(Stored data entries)
+++++
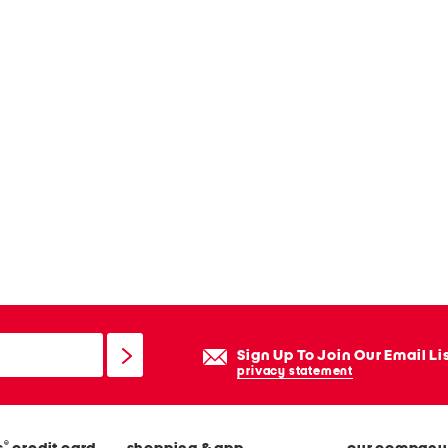
Sign Up To Join Our Email Li
privacy statement
®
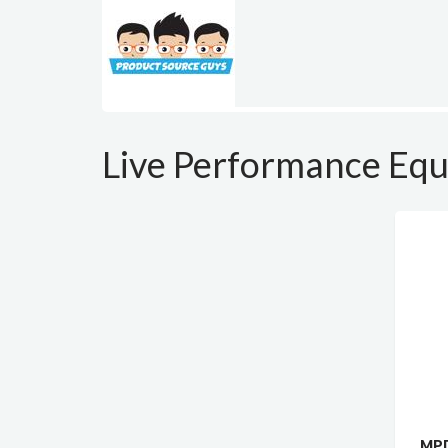
Live Performance Eq
MPD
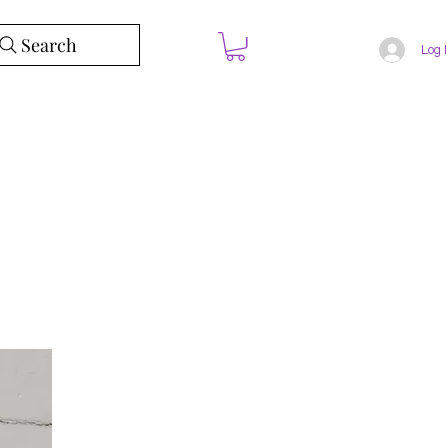
Search
Log 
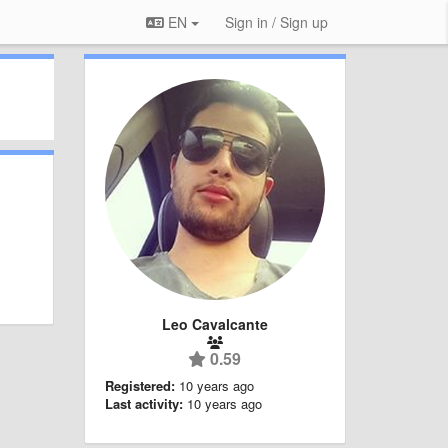
EN
Sign in / Sign up
Leo Cavalcante
0.59
Registered:
10 years ago
Last activity:
10 years ago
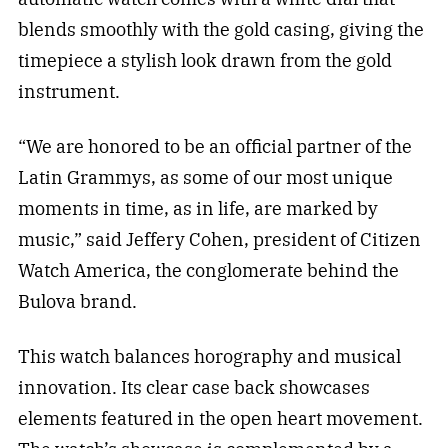
blends smoothly with the gold casing, giving the
timepiece a stylish look drawn from the gold
instrument.
“We are honored to be an official partner of the
Latin Grammys, as some of our most unique
moments in time, as in life, are marked by
music,” said Jeffery Cohen, president of Citizen
Watch America, the conglomerate behind the
Bulova brand.
This watch balances horography and musical
innovation. Its clear case back showcases
elements featured in the open heart movement.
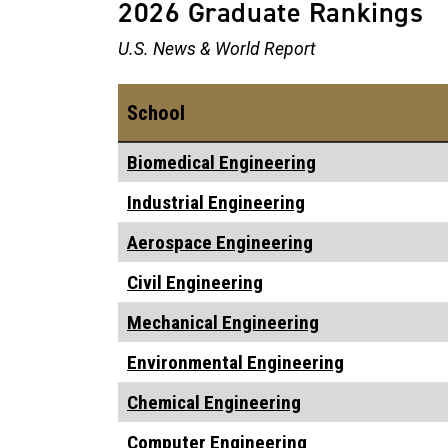
2026 Graduate Rankings
U.S. News & World Report
School
Biomedical Engineering
Industrial Engineering
Aerospace Engineering
Civil Engineering
Mechanical Engineering
Environmental Engineering
Chemical Engineering
Computer Engineering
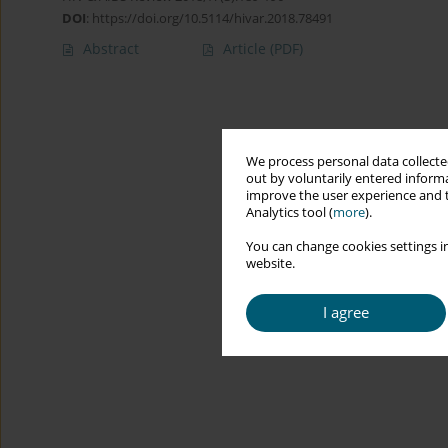
DOI
:
https://doi.org/10.5114/hivar.2018.78491
Abstract
Article
(PDF)
We process personal data collected
out by voluntarily entered informa
improve the user experience and t
Analytics tool (
more
).
You can change cookies settings in
website.
I agree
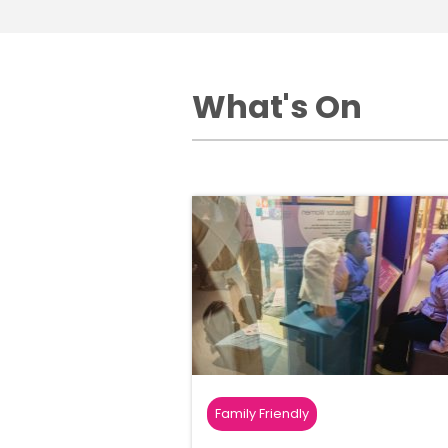
What's On
Family Friendly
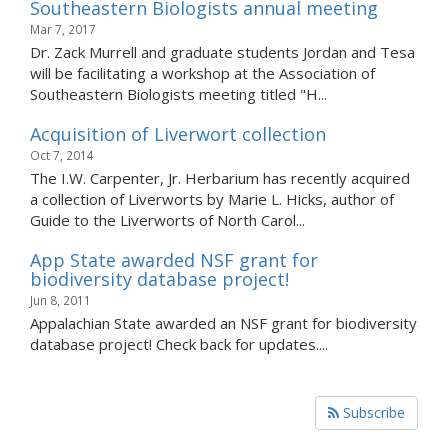
Southeastern Biologists annual meeting
Mar 7, 2017
Dr. Zack Murrell and graduate students Jordan and Tesa
will be facilitating a workshop at the Association of
Southeastern Biologists meeting titled "H...
Acquisition of Liverwort collection
Oct 7, 2014
The I.W. Carpenter, Jr. Herbarium has recently acquired
a collection of Liverworts by Marie L. Hicks, author of
Guide to the Liverworts of North Carol...
App State awarded NSF grant for
biodiversity database project!
Jun 8, 2011
Appalachian State awarded an NSF grant for biodiversity
database project! Check back for updates....
Subscribe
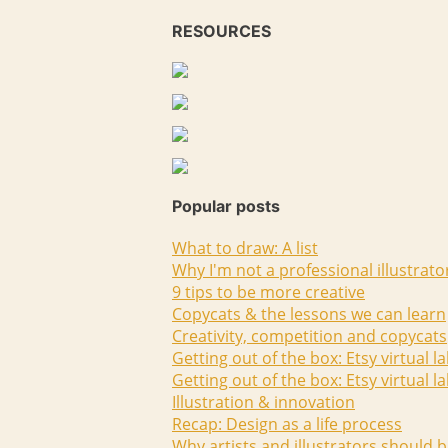
RESOURCES
Popular posts
What to draw: A list
Why I'm not a professional illustrato
9 tips to be more creative
Copycats & the lessons we can learn
Creativity, competition and copycats
Getting out of the box: Etsy virtual l
Getting out of the box: Etsy virtual l
Illustration & innovation
Recap: Design as a life process
Why artists and illustrators should b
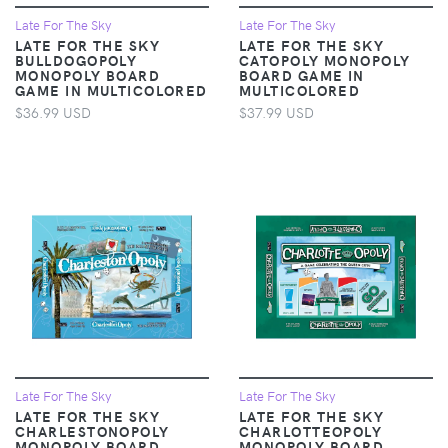
Late For The Sky
Late For The Sky
LATE FOR THE SKY
LATE FOR THE SKY
BULLDOGOPOLY
CATOPOLY MONOPOLY
MONOPOLY BOARD
BOARD GAME IN
GAME IN MULTICOLORED
MULTICOLORED
$36.99 USD
$37.99 USD
Late For The Sky
Late For The Sky
LATE FOR THE SKY
LATE FOR THE SKY
CHARLESTONOPOLY
CHARLOTTEOPOLY
MONOPOLY BOARD
MONOPOLY BOARD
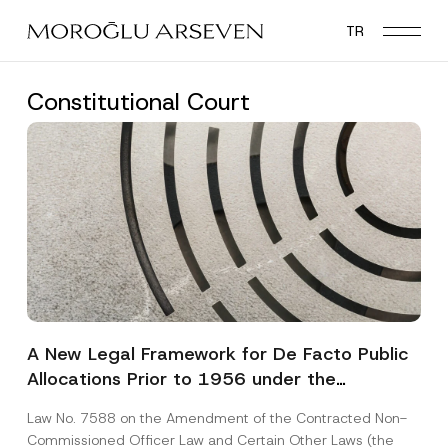
Skip
TR
to
main
content
Constitutional Court
A New Legal Framework for De Facto Public
Allocations Prior to 1956 under the
Expropriation Law
Law No. 7588 on the Amendment of the Contracted Non-
Commissioned Officer Law and Certain Other Laws (the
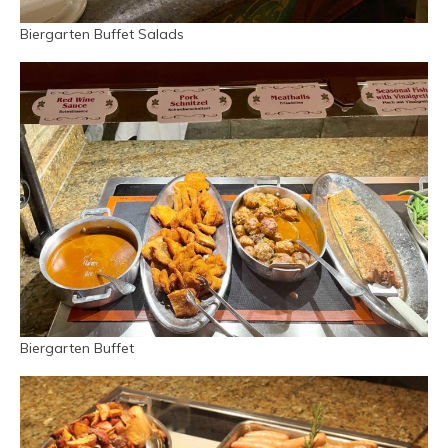
Biergarten Buffet Salads
Biergarten Buffet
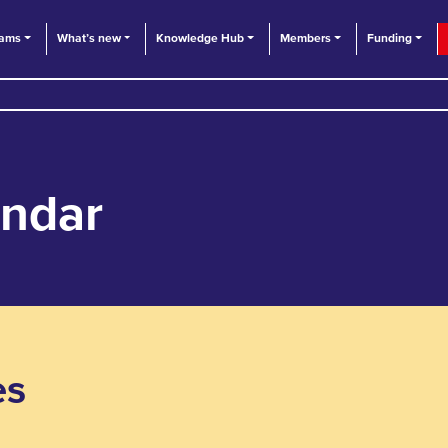
eams
What’s new
Knowledge Hub
Members
Funding
endar
es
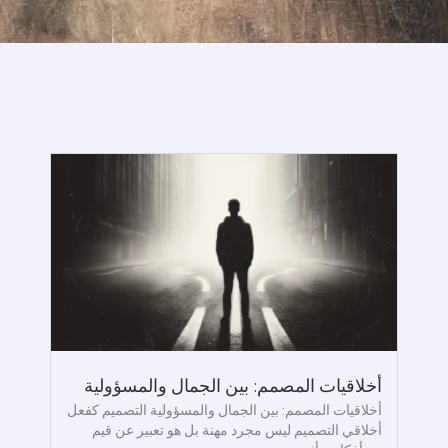
أخلاقيات المصمم: بين الجمال والمسؤولية
أخلاقيات المصمم: بين الجمال والمسؤولية التصميم كفعل
أخلاقي التصميم ليس مجرد مهنة بل هو تعبير عن قيم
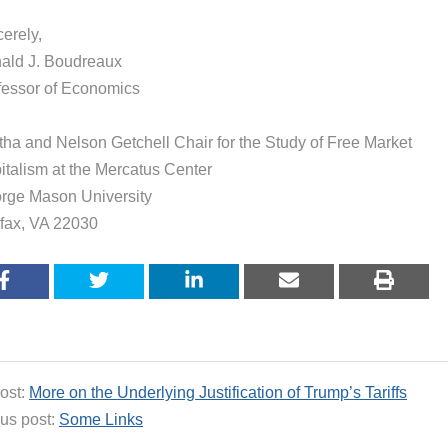
erely,
ald J. Boudreaux
fessor of Economics
tha and Nelson Getchell Chair for the Study of Free Market
italism at the Mercatus Center
rge Mason University
rfax, VA 22030
ost:
More on the Underlying Justification of Trump’s Tariffs
us post:
Some Links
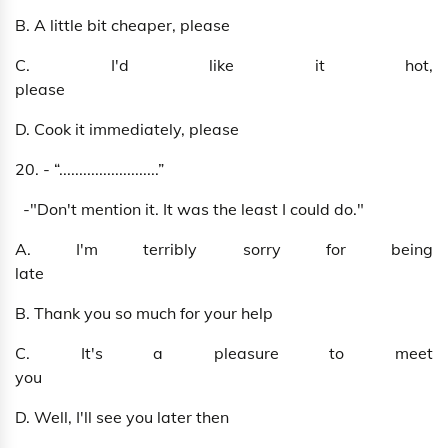
B. A little bit cheaper, please
C. I'd like it hot,
please
D. Cook it immediately, please
20. - “.........................”
-"Don't mention it. It was the least I could do."
A. I'm terribly sorry for being
late
B. Thank you so much for your help
C. It's a pleasure to meet
you
D. Well, I'll see you later then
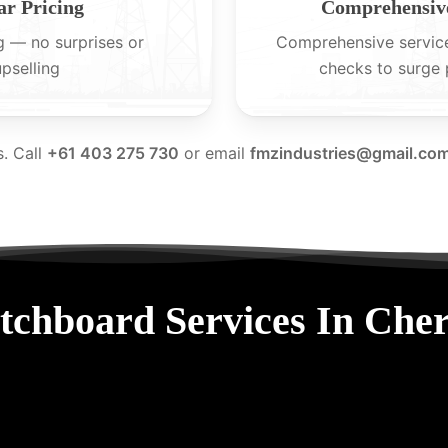
ar Pricing
Comprehensive
g — no surprises or
Comprehensive servic
upselling
checks to surge 
s. Call
+61 403 275 730
or email
fmzindustries@gmail.co
tchboard Services In Che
+++++
Which lines of the data contain the string "gold"? Copy each one.

blends smoothly with the gold casing, giving the
timepiece a stylish look drawn from the gold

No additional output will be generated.